◆ **Action item**: Return all the entries below exactly, except for the images they hold.

[Extracted records]

Content starts

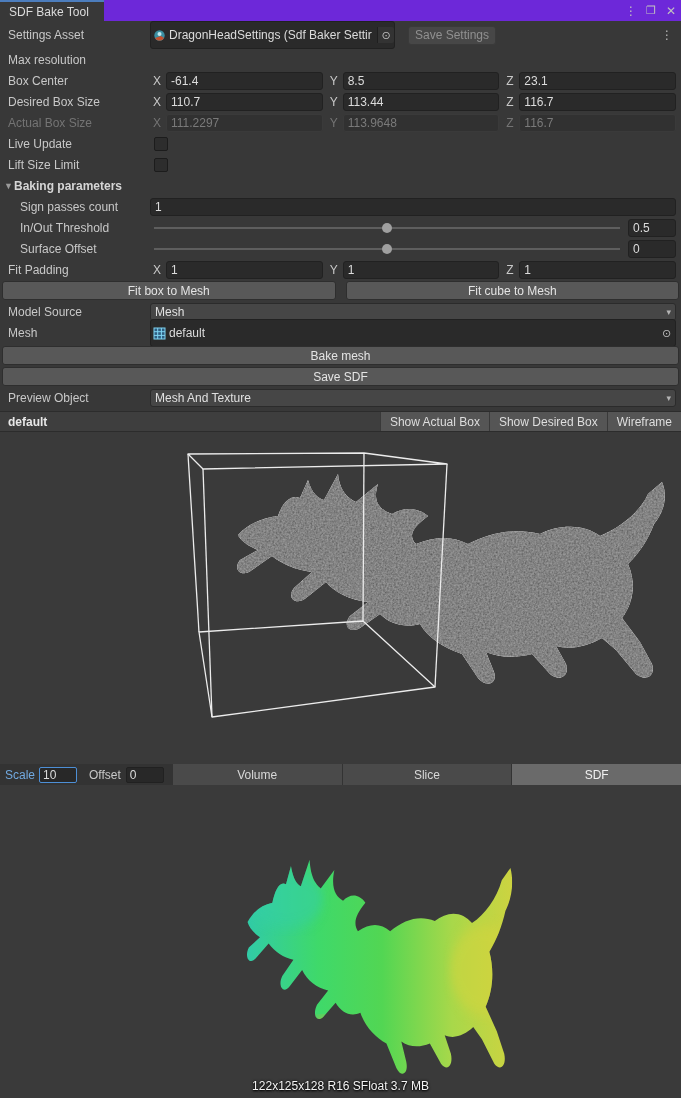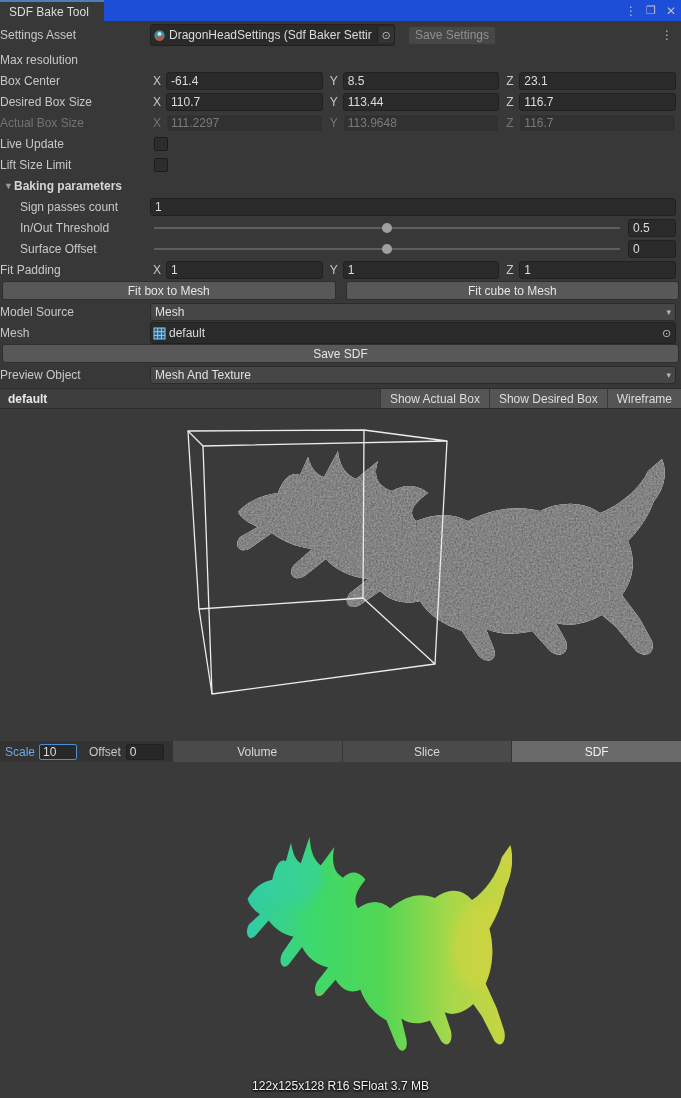"SDF Bake Tool" .titlebar { background: #1d4ed8 -> #6d28d9 }
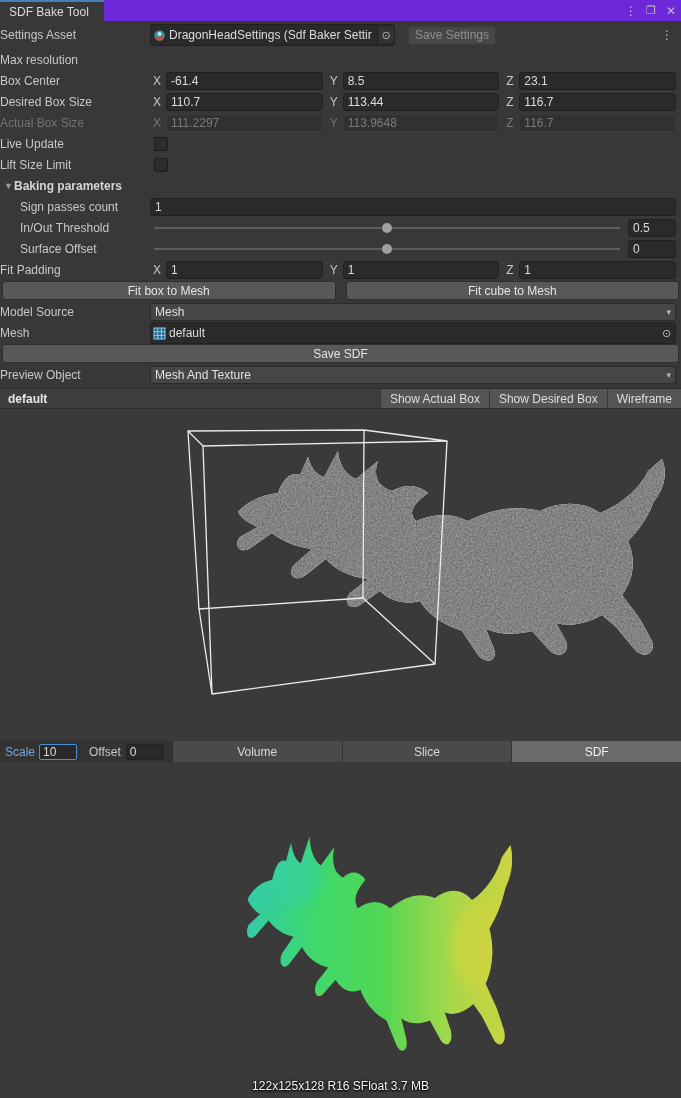"Settings Asset" .lbl { padding-left: none -> 8px }
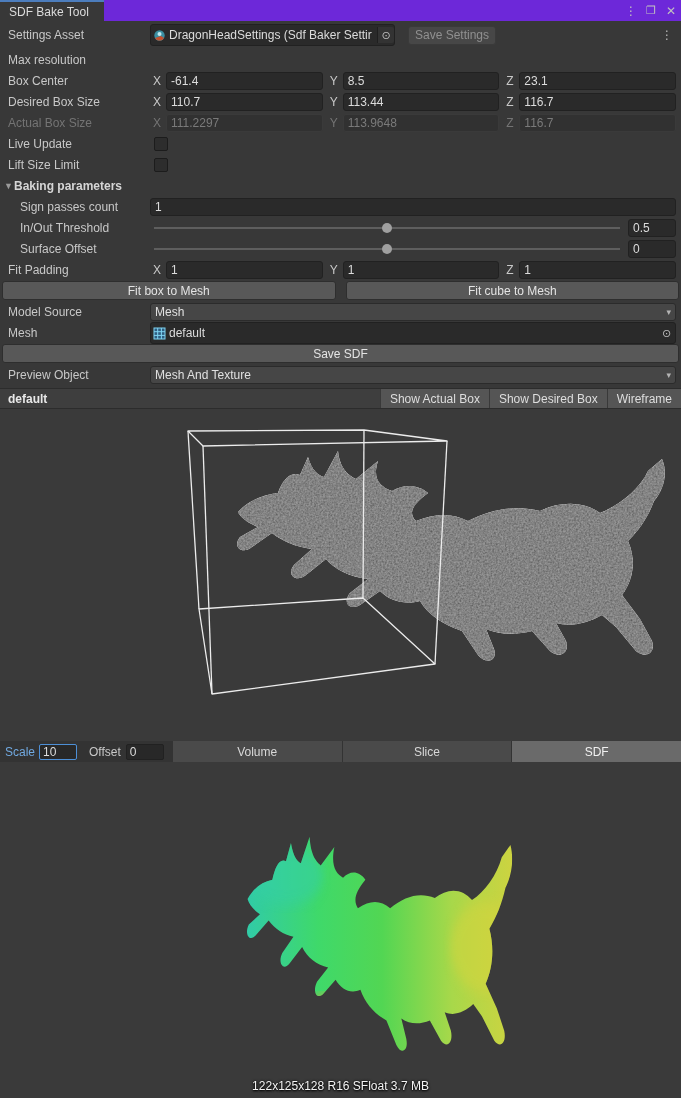"DragonHeadSettings (Sdf Baker Settir" .objfield { height: 22px -> 28px }
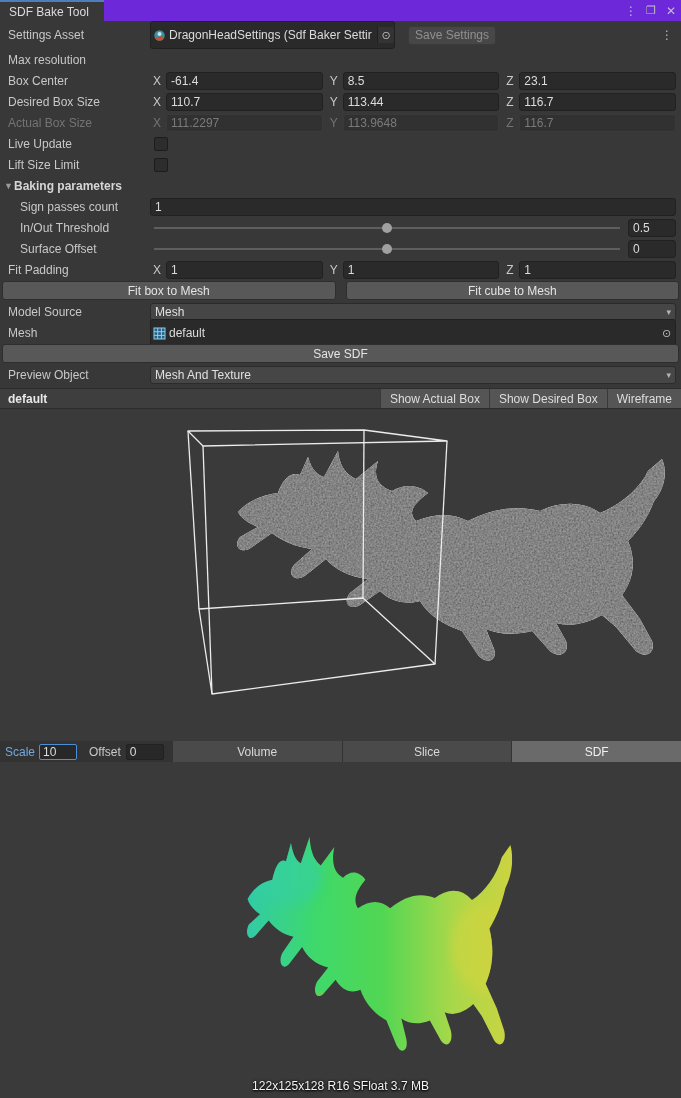"Bake mesh" div.wide-btn-row { html: none -> <div> <div>Bake mesh</div> </div> }
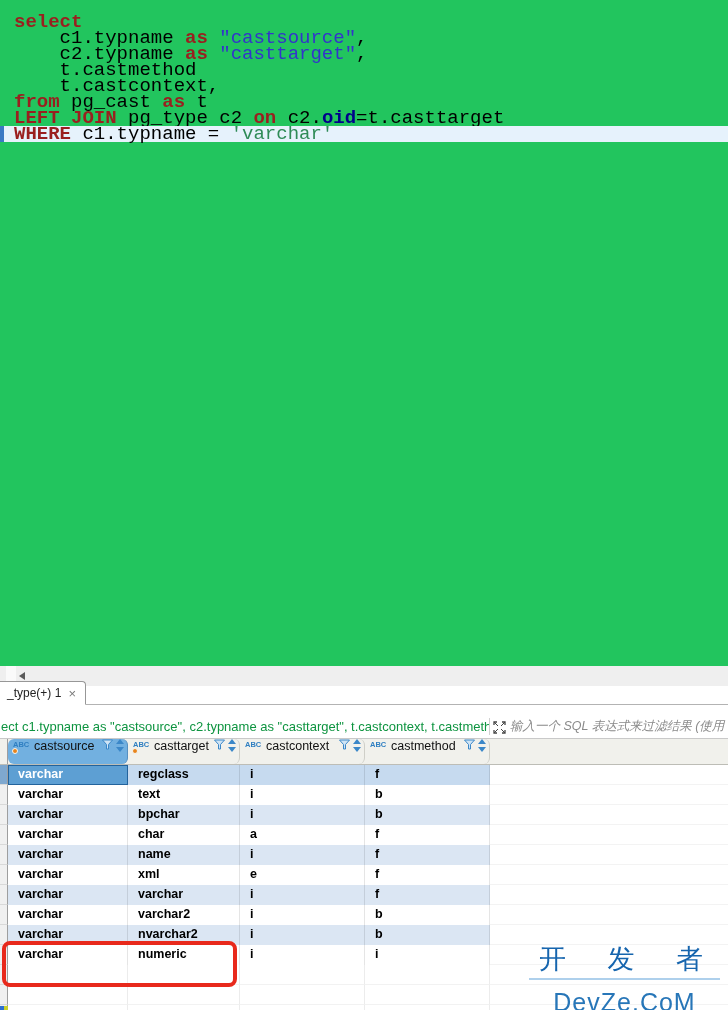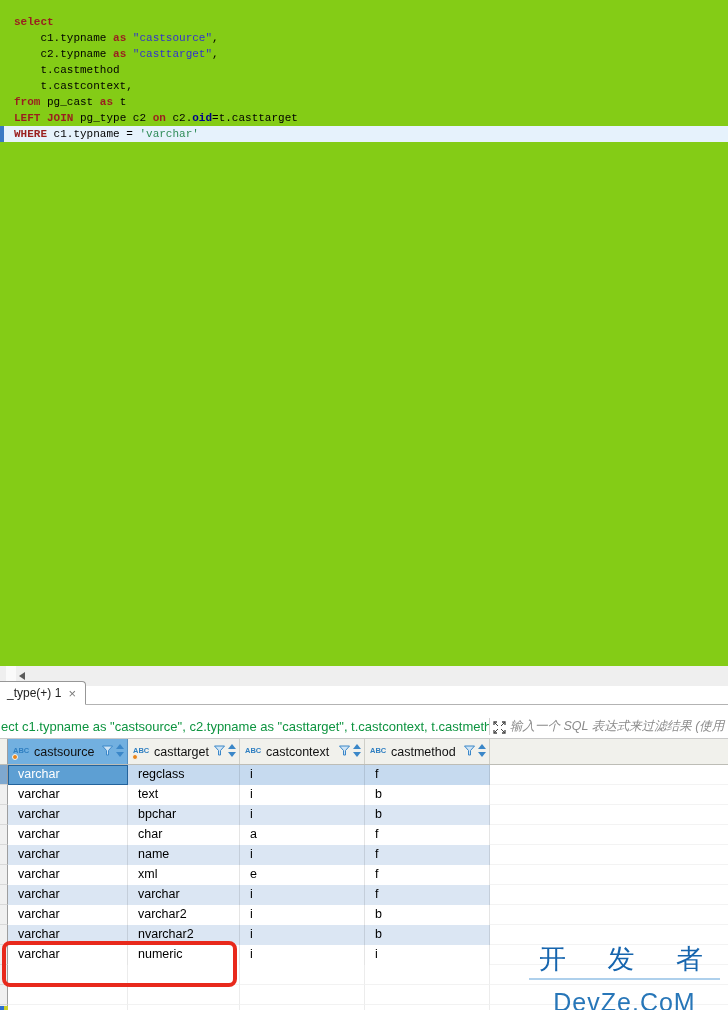"select" .editor { background: #84cc16 -> #22c55e; font-size: 11px -> 19px }
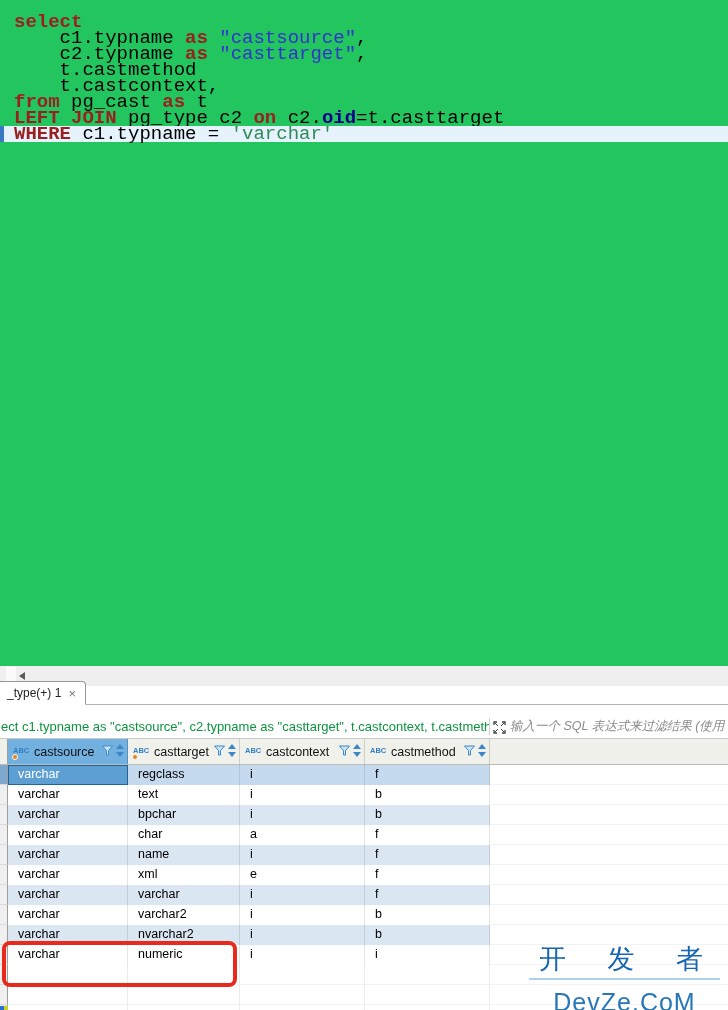"ABC" .gh-cell { align-items: center -> none; border-radius: none -> 6px }
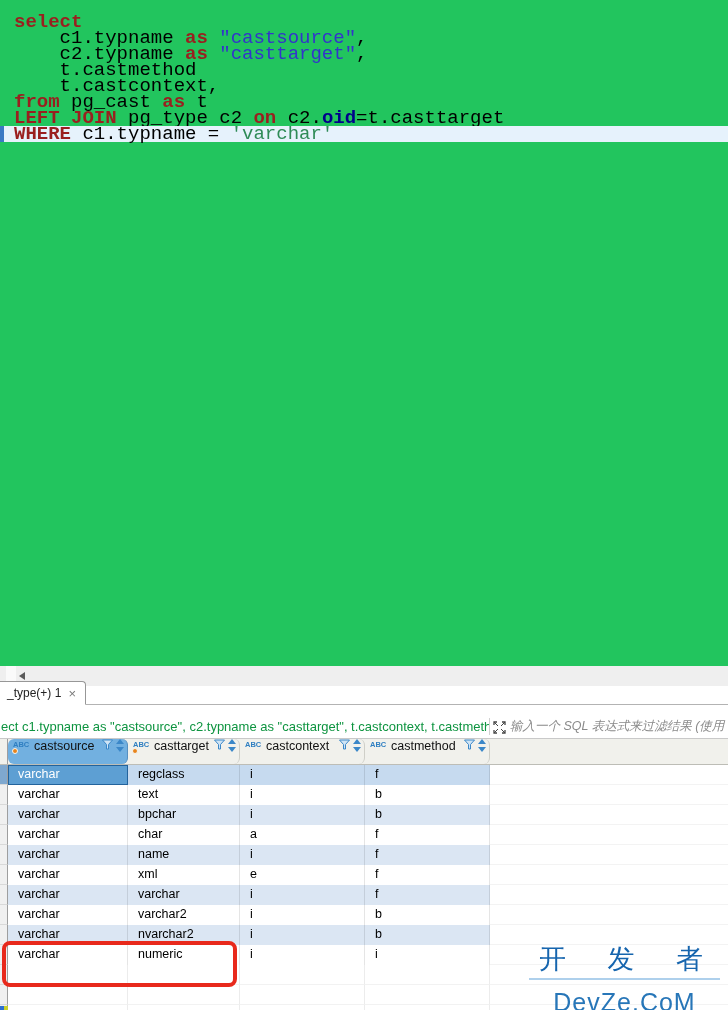"varchar" .cell { font-weight: none -> bold }
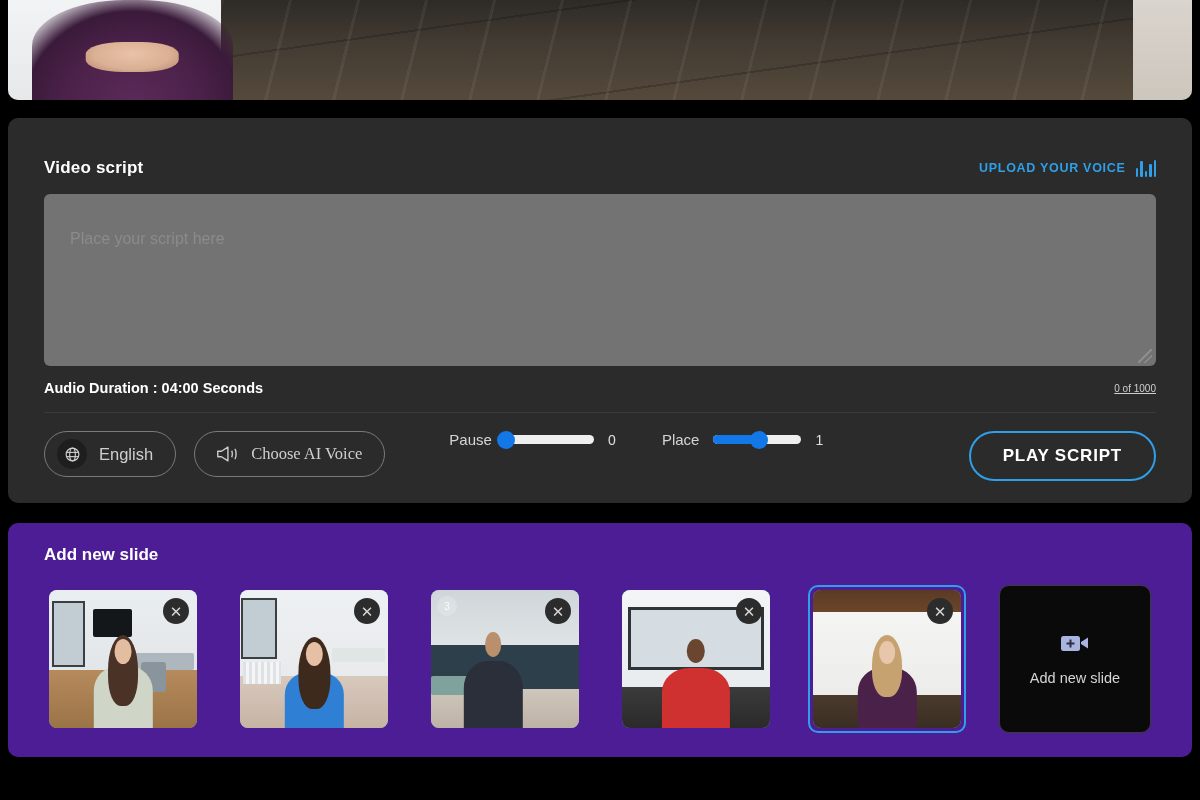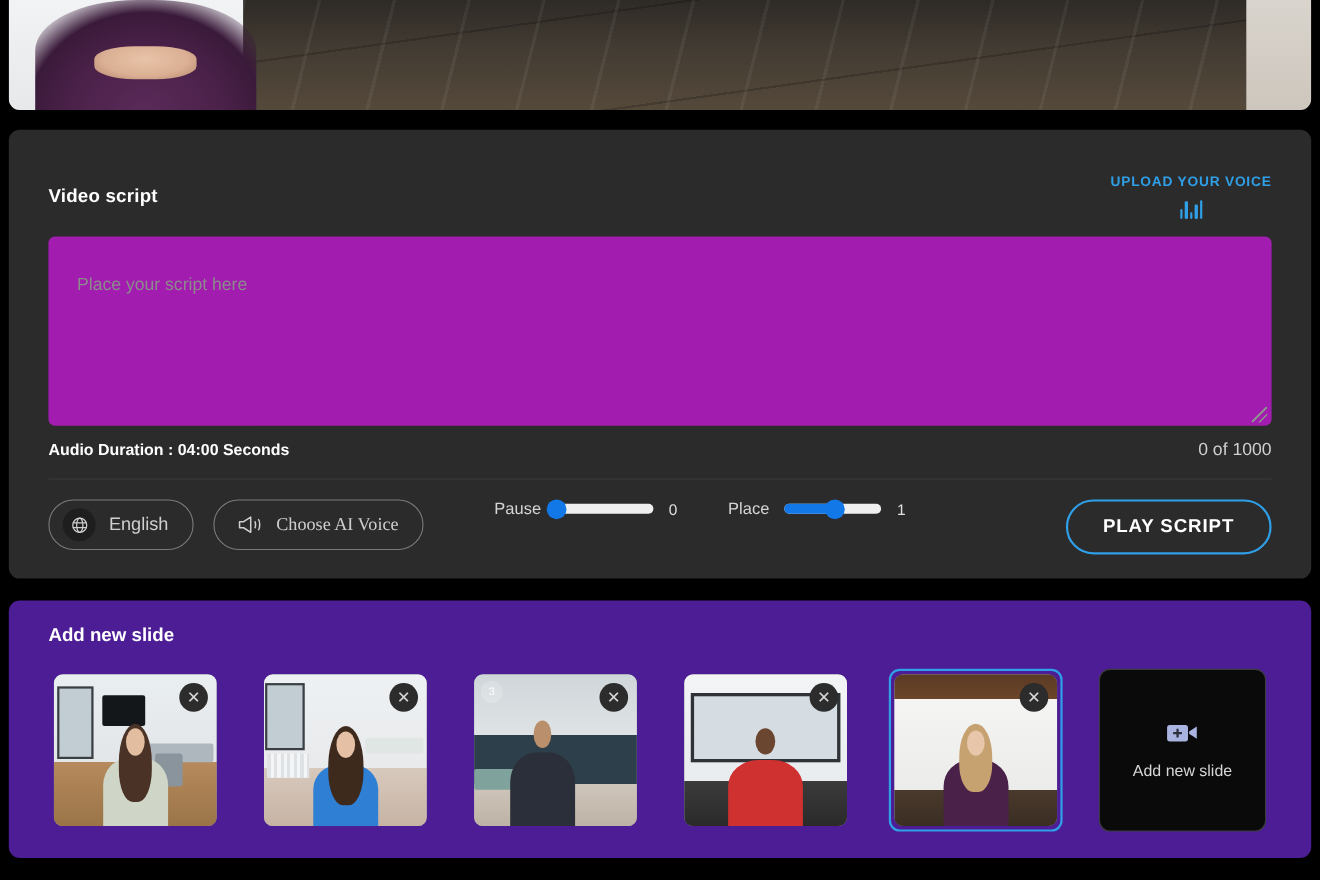"UPLOAD YOUR VOICE" .upload-voice { flex-direction: column -> none }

Content ends

◆ **Written solution**:
"SDF Bake Tool" .titlebar { background: #1d4ed8 -> #6d28d9 }
"Settings Asset" .lbl { padding-left: none -> 8px }
"DragonHeadSettings (Sdf Baker Settir" .objfield { height: 22px -> 28px }
"Bake mesh" div.wide-btn-row { html: none -> <div> <div>Bake mesh</div> </div> }
"select" .editor { background: #84cc16 -> #22c55e; font-size: 11px -> 19px }
"ABC" .gh-cell { align-items: center -> none; border-radius: none -> 6px }
"varchar" .cell { font-weight: none -> bold }
"UPLOAD YOUR VOICE" .upload-voice { flex-direction: column -> none }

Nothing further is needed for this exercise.